ACTIVITY —
A single number is the whole answer: the tally of lines in the data below that include the word "Ajouter".

ENTRIES PROVIDED —

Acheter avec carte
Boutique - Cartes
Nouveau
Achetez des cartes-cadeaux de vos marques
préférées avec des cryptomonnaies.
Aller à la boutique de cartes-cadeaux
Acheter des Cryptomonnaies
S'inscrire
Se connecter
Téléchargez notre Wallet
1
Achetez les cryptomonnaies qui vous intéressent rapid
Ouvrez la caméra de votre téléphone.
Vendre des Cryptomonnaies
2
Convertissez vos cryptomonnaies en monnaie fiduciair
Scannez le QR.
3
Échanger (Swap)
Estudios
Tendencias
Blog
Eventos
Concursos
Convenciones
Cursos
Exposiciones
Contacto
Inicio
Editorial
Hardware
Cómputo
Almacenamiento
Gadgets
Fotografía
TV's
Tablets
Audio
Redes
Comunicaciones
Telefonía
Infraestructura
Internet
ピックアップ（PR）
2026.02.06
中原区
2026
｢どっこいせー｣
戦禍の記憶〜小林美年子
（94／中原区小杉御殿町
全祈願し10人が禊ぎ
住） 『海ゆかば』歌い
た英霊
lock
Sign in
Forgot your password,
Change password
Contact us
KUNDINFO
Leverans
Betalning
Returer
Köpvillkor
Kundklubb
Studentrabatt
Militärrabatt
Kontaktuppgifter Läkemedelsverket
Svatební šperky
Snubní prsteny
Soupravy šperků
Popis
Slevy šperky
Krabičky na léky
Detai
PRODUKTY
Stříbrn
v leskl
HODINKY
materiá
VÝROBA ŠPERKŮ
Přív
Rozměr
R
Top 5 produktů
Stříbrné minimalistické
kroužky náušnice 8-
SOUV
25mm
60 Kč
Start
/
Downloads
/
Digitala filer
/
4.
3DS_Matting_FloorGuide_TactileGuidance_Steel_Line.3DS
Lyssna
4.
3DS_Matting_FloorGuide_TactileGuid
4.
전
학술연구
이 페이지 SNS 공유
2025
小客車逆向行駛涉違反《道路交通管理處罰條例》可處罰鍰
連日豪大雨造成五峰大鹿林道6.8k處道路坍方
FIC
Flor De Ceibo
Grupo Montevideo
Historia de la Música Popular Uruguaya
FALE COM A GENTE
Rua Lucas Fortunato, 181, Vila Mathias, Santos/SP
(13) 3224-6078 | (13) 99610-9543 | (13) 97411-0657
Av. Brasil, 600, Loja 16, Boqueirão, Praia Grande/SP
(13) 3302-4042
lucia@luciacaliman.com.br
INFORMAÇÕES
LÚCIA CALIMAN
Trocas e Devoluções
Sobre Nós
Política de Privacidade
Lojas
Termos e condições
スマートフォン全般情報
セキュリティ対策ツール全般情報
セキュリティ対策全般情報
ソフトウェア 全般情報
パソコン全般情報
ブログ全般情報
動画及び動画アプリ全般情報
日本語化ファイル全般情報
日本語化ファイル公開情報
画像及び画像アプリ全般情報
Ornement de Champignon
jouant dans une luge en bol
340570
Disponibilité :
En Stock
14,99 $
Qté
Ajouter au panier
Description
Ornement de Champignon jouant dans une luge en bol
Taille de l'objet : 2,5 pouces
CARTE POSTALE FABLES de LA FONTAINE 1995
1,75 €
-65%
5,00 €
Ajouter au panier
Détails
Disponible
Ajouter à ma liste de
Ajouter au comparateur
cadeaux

EXERCISE RESPONSE —
4